Worms – Nature’s Composters
Okay all you committed recyclers out there with your compost bins and meticulously separated papers and plastics; are you ready to take the next step? Well, with very little investment you can put earthworms to work turning kitchen scraps into nature’s best fertilizer for your garden.
Vermicomposting at Home
It’s called vermicomposting and all it takes is an aerated container, some shredded newspaper, redworms (Eisenia foetida) and your garbage. Just store the container, either homemade or purchased, where it’s maintained between 40 and 80 degrees and protected from the rain — say, in a laundry room, basement or under the kitchen sink.
Popular bin brands are Can-O-Worms, Wriggly Wranch, and The Worm Factory, all available on the web.

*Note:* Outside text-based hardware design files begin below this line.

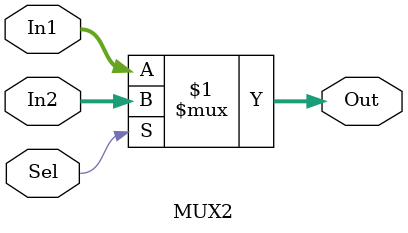
<source format=v>
module MUX2 (
    input [7:0] In1,
    input [7:0] In2,
    input Sel,
    output [7:0] Out
);
    assign Out = Sel ? In2 : In1;
endmodule

</source>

A new 3-tray bin is yours for about $65 and 1,000 worms will cost another $28. Curiously, one website I visited warns its customers not to feed them plastic, rubber or aluminum foil, just in case we mistake those for actual foodstuffs.
The Wonders of Worms in the Garden
Though earthworms were revered as early as Cleopatra’s time — she decreed them protected subjects and sacred animals — in our part of the world they were killed during the last Ice Age, leaving very little of what’s now the U.S. suitable for farming. The few worms that survived are poor soil-builders and are driven off by disturbance of any kind, so organic American farmers are indebted to European earthworms for making our soil fertile enough to feed us. All that fertility is thanks to the worms’ castings (excrement, but don’t let it bother you), which are compost of the highest grade. Not just nutrient-rich, they also aerate the soil, suppress pests and plant diseases, promote beneficial soil bacteria and correct water problems like run-off and poor drainage. No wonder studies have found up to 20 times greater yields after earthworms are introduced to farmland.
To increase the earthworm population in your garden, just give them something to eat by spreading organic matter — say, leafmold mulch — everywhere. The worms will love it and reward you by reproducing like the hedonists they are.
Worms in Forests — Not Such a Good Thing
For all their virtues, it turns out that in the wrong place — deciduous forests — earthworms do too good a job of eating the leaf litter and have caused the loss of up to 90 percent of understory plants in some areas. Though live bait has been banned in some wilderness areas, soils in my suburban neighborhood have been found to contain over 1 million earthworms per acre, so they’re here and here to stay.